I was raised and bought my first house in Oklahoma, where the real estate is described according to the Public Land Survey System.

When I bought my place in Kentucky, where the “metes and bounds” method you describe is used, my mind was blown because my lot is described with distances in relation to a street and two alleys. (None of that latitude and longitude wizardry here, thank you very much) I sat at the closing table trying to figure out what happened if the dimensions of the street or alleys were altered. They did just incorporate by reference the previous transfers of said plot, so my “legal description” is just a ridiculous pair of sentences.

6 Likes

Ah, now I remember “metes & bounds”. Louisiana, Texas, Kentucky were all top-tier analyst positions for seasoned employees. I generally got kicked around among the bottom-tier (simplest) states that used drawn plats instead of abstracts.
I got out in March of 2008, because I had the feeling something bad was going to go down (surprise, surprise) in the real estate industry. Our division of the company lost over 50% of its employees over the following year.

8 Likes

Congratulations on having the sense to see the coming disaster.

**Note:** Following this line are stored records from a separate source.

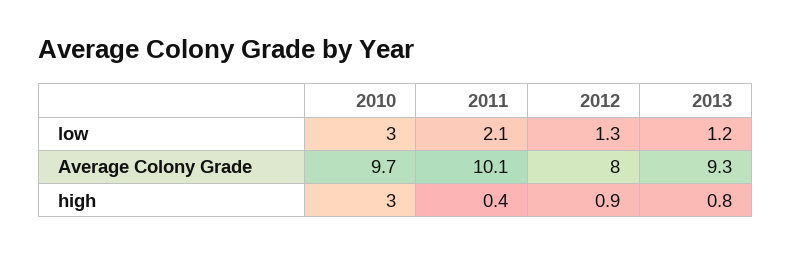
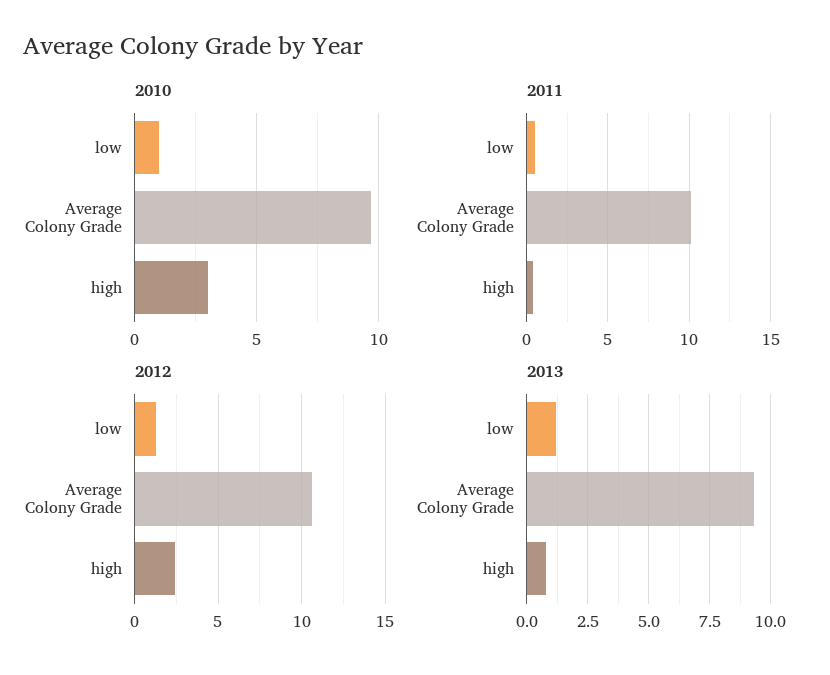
  {
    "2010": {
-     "low": 3,
+     "low": 1,
      "Average Colony Grade": 9.7,
      "high": 3
    },
    "2011": {
-     "low": 2.1,
+     "low": 0.5,
      "Average Colony Grade": 10.1,
      "high": 0.4
    },
    "2012": {
      "low": 1.3,
-     "Average Colony Grade": 8,
+     "Average Colony Grade": 10.5,
-     "high": 0.9
+     "high": 2.5
    },
    "2013": {
      "low": 1.2,
      "Average Colony Grade": 9.3,
      "high": 0.8
    }
  }

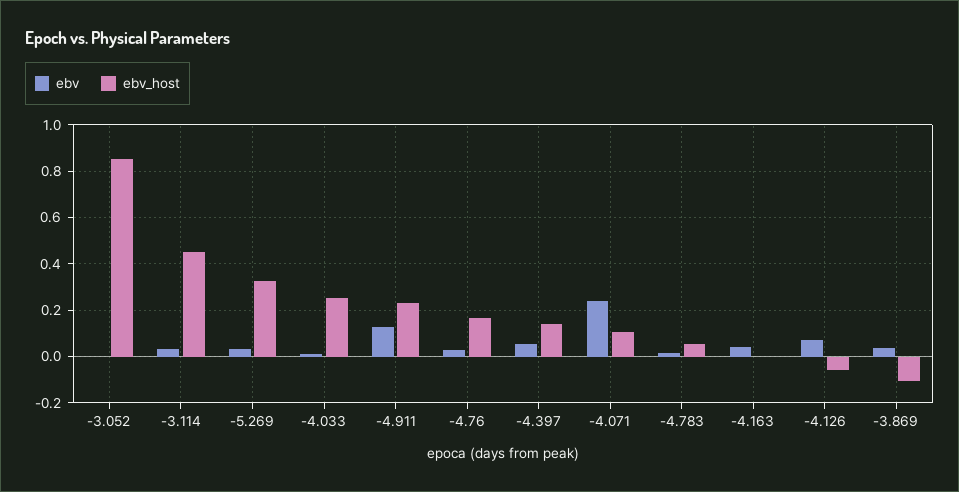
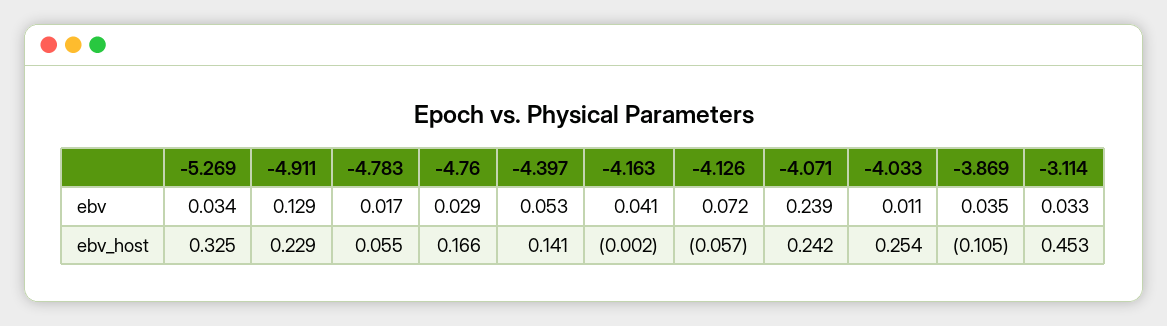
  {
    "ebv": {
-     "-3.052": 0,
      "-3.114": 0.033,
      "-5.269": 0.034,
      "-4.033": 0.011,
      "-4.911": 0.129,
      "-4.76": 0.029,
      "-4.397": 0.053,
      "-4.071": 0.239,
      "-4.783": 0.017,
      "-4.163": 0.041,
      "-4.126": 0.072,
      "-3.869": 0.035
    },
    "ebv_host": {
-     "-3.052": 0.85,
      "-3.114": 0.453,
      "-5.269": 0.325,
      "-4.033": 0.254,
      "-4.911": 0.229,
      "-4.76": 0.166,
      "-4.397": 0.141,
-     "-4.071": 0.1,
+     "-4.071": 0.242,
      "-4.783": 0.055,
      "-4.163": -0.002,
      "-4.126": -0.057,
      "-3.869": -0.105
    }
  }

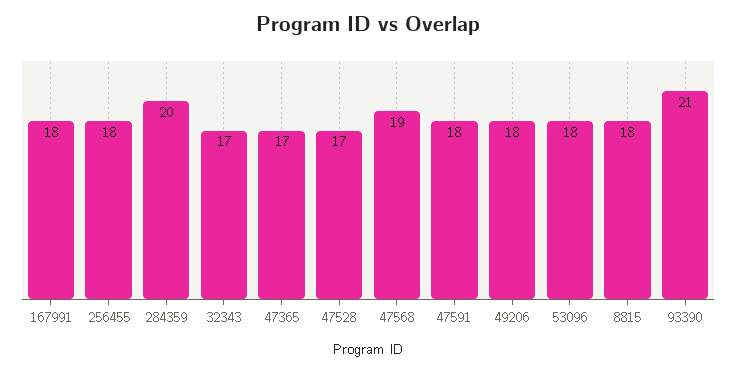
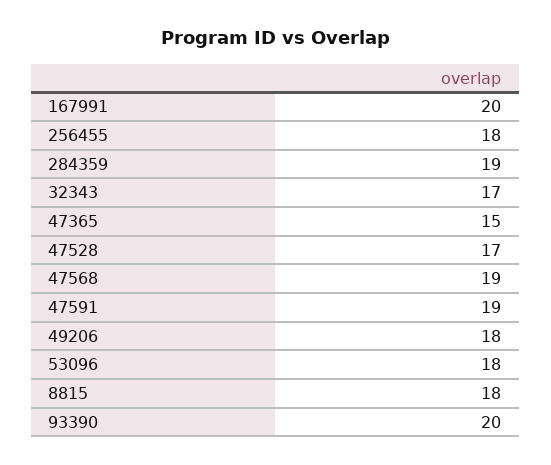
  {
-   "167991": 18,
+   "167991": 20,
    "256455": 18,
-   "284359": 20,
+   "284359": 19,
    "32343": 17,
-   "47365": 17,
+   "47365": 15,
    "47528": 17,
    "47568": 19,
-   "47591": 18,
+   "47591": 19,
    "49206": 18,
    "53096": 18,
    "8815": 18,
-   "93390": 21
+   "93390": 20
  }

I bought that first place in Oklahoma in June of 2008. (Talk about buying at the wrong time.) I’m nearly certain the title insurance on it was from First American. When digging through the paperwork to confirm that the legal description for the land on which my “old Kentucky home” sits was insane as I remember, I confirmed that the title insurance for it was First American. I’m probably a victim of this exposure, twice over.

As someone whose data was in one of the OPM breaches and has credit monitoring as result, I’m not even shocked. I understand why these entities need the data: to process a transaction, conduct a background investigation, whatever. I don’t understand why they feel the need to keep this data, though. Collect it, use it, flush it.